According to regulatory reports, investments that lost money in 2016 included shares in Tech Pro, which dropped 90 percent after a critical report from sellers Glaucus Research and Kingbo Strike, who dropped 82 percent. Zhidao International Holdings, one of DYF's largest positions at the end of the second quarter, has fallen by 86% since June 30th.
DYF, meanwhile, has continued to climb from a high of all time to another, thanks in part to demand from the funds that monitor MSCI's large-scale global capitalization indicators.
BlackRock is one of the many big names in the company.Credit:Victor J. Blue
The stock gained 202 percent only the previous year, the best of the 2,700-plus members of the MSCI All-Country World Index. Estimated at 95 times net assets, it is one of the most expensive listed companies on Earth. (The stock is also ineligible for short selling, which may explain why it did not face any downward pressure and declined 1.6% on Friday.)
"Why would someone buy an investment company in 90 times NAV?" said David Webb, an independent investor and former member of the board of Hong Kong Exchanges & Clearing Ltd., who has made a fortune buying small-equity shares in Hong Kong over the last two decades. He said that MSCI should leave DYF and other companies in Chapter 21 outside the benchmarks.
"One of the dangers that MSCI faces in Asian equity markets, where rules can relax and their application is uneven, you see a lot of companies included in indicators that will not pass the odor test," said Melissa Brown, the Daobridge Capital advisory firm and a former member of the trading committee on the Hong Kong Stock Exchange, speaking in general.
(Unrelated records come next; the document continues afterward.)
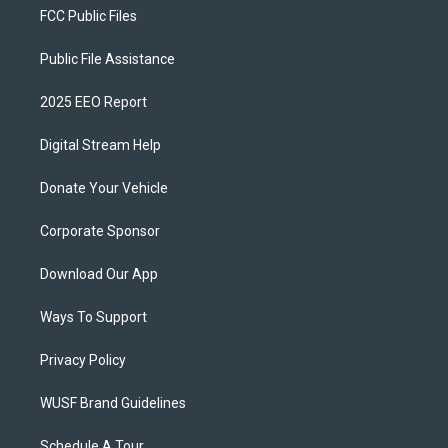
FCC Public Files
Public File Assistance
2025 EEO Report
Digital Stream Help
Donate Your Vehicle
Corporate Sponsor
Download Our App
Ways To Support
Privacy Policy
WUSF Brand Guidelines
Schedule A Tour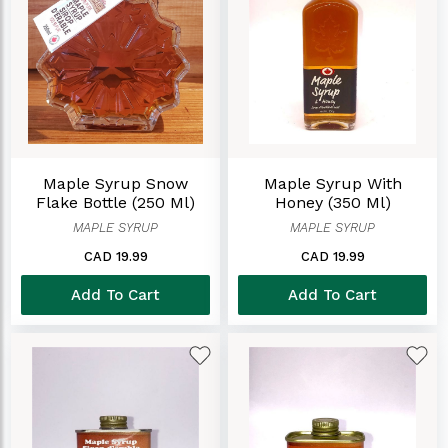
Maple Syrup Snow
Maple Syrup With
Flake Bottle (250 Ml)
Honey (350 Ml)
MAPLE SYRUP
MAPLE SYRUP
CAD 19.99
CAD 19.99
Add To Cart
Add To Cart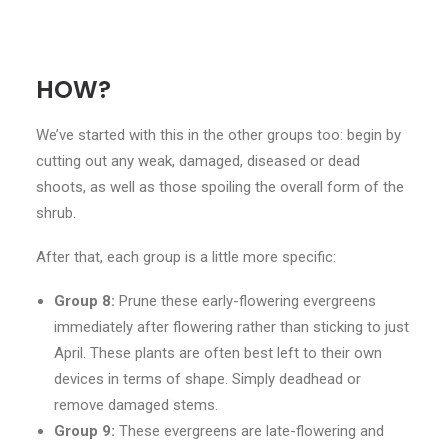
HOW?
We’ve started with this in the other groups too: begin by
cutting out any weak, damaged, diseased or dead
shoots, as well as those spoiling the overall form of the
shrub.
After that, each group is a little more specific:
Group 8:
Prune these early-flowering evergreens
immediately after flowering rather than sticking to just
April. These plants are often best left to their own
devices in terms of shape. Simply deadhead or
remove damaged stems.
Group 9:
These evergreens are late-flowering and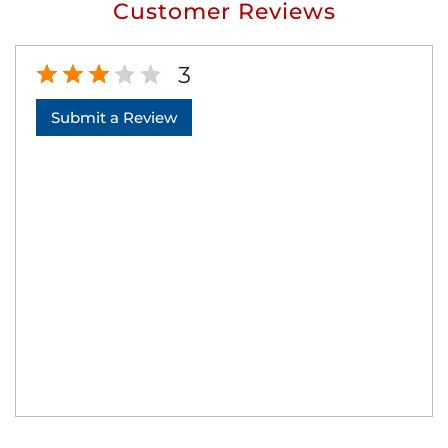
Customer Reviews
3
Submit a Review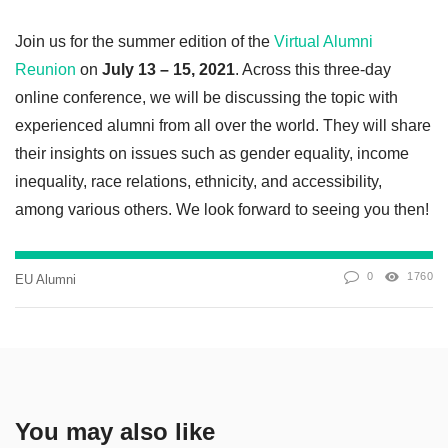
Join us for the summer edition of the
Virtual Alumni
Reunion
on
July 13 – 15, 2021
. Across this three-day
online conference, we will be discussing the topic with
experienced alumni from all over the world. They will share
their insights on issues such as gender equality, income
inequality, race relations, ethnicity, and accessibility,
among various others. We look forward to seeing you then!
0
1760
EU Alumni
You may also like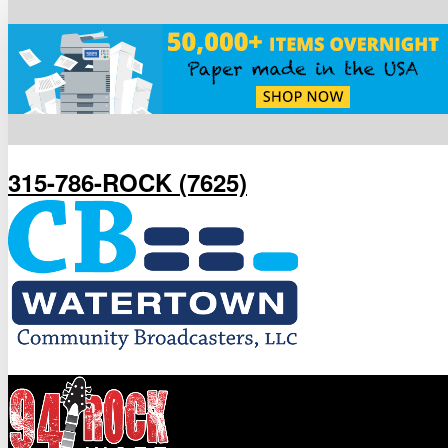
315-786-ROCK (7625)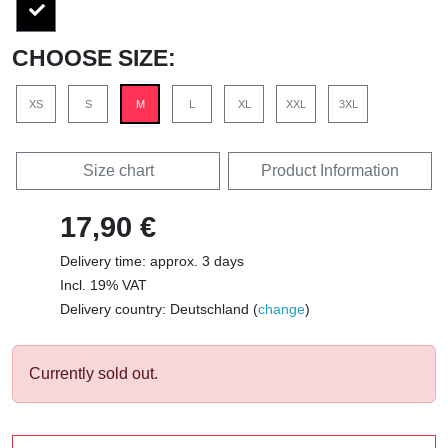
CHOOSE SIZE:
XS
S
M
L
XL
XXL
3XL
Size chart
Product Information
17,90 €
Delivery time: approx. 3 days
Incl. 19% VAT
Delivery country: Deutschland (
change
)
Currently sold out.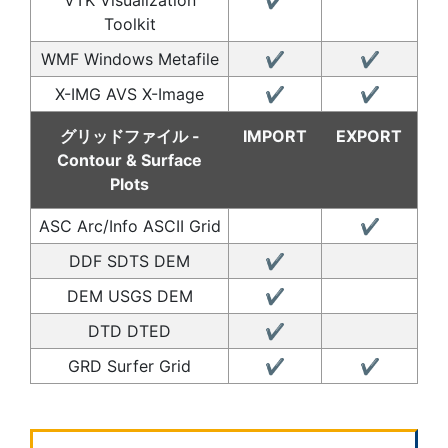
Toolkit
WMF Windows Metafile
✔
✔
X-IMG AVS X-Image
✔
✔
グリッドファイル -
IMPORT
EXPORT
Contour & Surface
Plots
ASC Arc/Info ASCII Grid
✔
DDF SDTS DEM
✔
DEM USGS DEM
✔
DTD DTED
✔
GRD Surfer Grid
✔
✔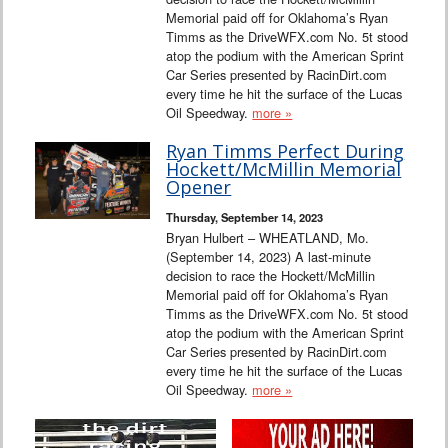
Memorial paid off for Oklahoma’s Ryan
Timms as the DriveWFX.com No. 5t stood
atop the podium with the American Sprint
Car Series presented by RacinDirt.com
every time he hit the surface of the Lucas
Oil Speedway.
more »
Ryan Timms Perfect During
Hockett/McMillin Memorial
Opener
Thursday, September 14, 2023
Bryan Hulbert – WHEATLAND, Mo.
(September 14, 2023) A last-minute
decision to race the Hockett/McMillin
Memorial paid off for Oklahoma’s Ryan
Timms as the DriveWFX.com No. 5t stood
atop the podium with the American Sprint
Car Series presented by RacinDirt.com
every time he hit the surface of the Lucas
Oil Speedway.
more »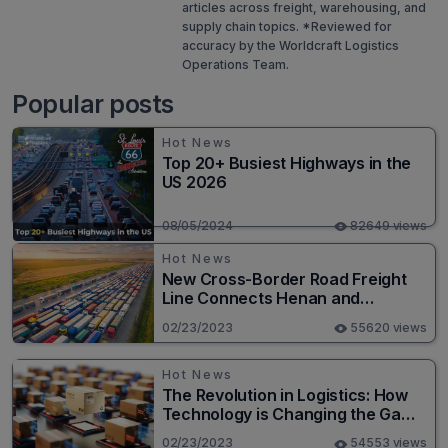
articles across freight, warehousing, and
supply chain topics. *Reviewed for
accuracy by the Worldcraft Logistics
Operations Team.
Popular posts
Hot News
Top 20+ Busiest Highways in the
US 2026
08/05/2024
82649 views
Hot News
New Cross-Border Road Freight
Line Connects Henan and
Moscow in Revolutionary Trade
02/23/2023
55620 views
Route
Hot News
The Revolution in Logistics: How
Technology is Changing the Game
for Logistics Providers
02/23/2023
54553 views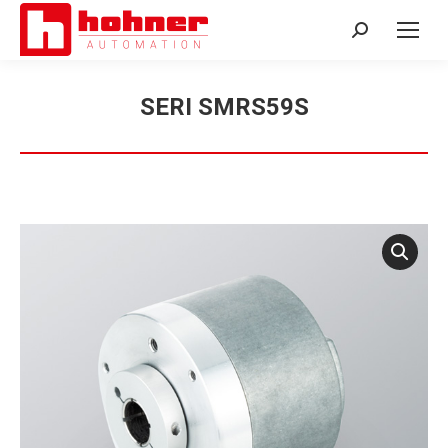
Search:
SERI SMRS59S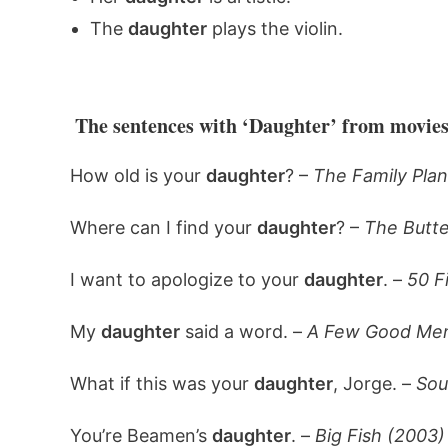
The
daughter
plays the violin.
The sentences with ‘Daughter’ from movies
How old is your
daughter
? –
The Family Plan
Where can I find your
daughter
? –
The Butte
I want to apologize to your
daughter
. –
50 F
My
daughter
said a word. –
A Few Good Men
What if this was your
daughter
, Jorge. –
Sou
You’re Beamen’s
daughter
. –
Big Fish (2003)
About the time DYF has introduced for a long period of MSCI cash, critical reports have emerged about Sui's fundraising practices and the unusual movement of DYF shares into the Chinese press.
In an e-mail response to questions from Bloomberg, China's Asset Management Association said it knew the media reports that a Ding Yi Feng Group (a Chinese company that also counts Sui as president) had offered individual savers guaranteed monthly returns of 2.5 per cent on an investment and that the unit had not recorded multiple fund items with the union.
AMAC said private fund managers in China can not guarantee basic and minimum profits and report and deliver any unlawful cases to the China Securities Regulatory Commission and other authorities. The CSRC did not respond to a fax request for annotation.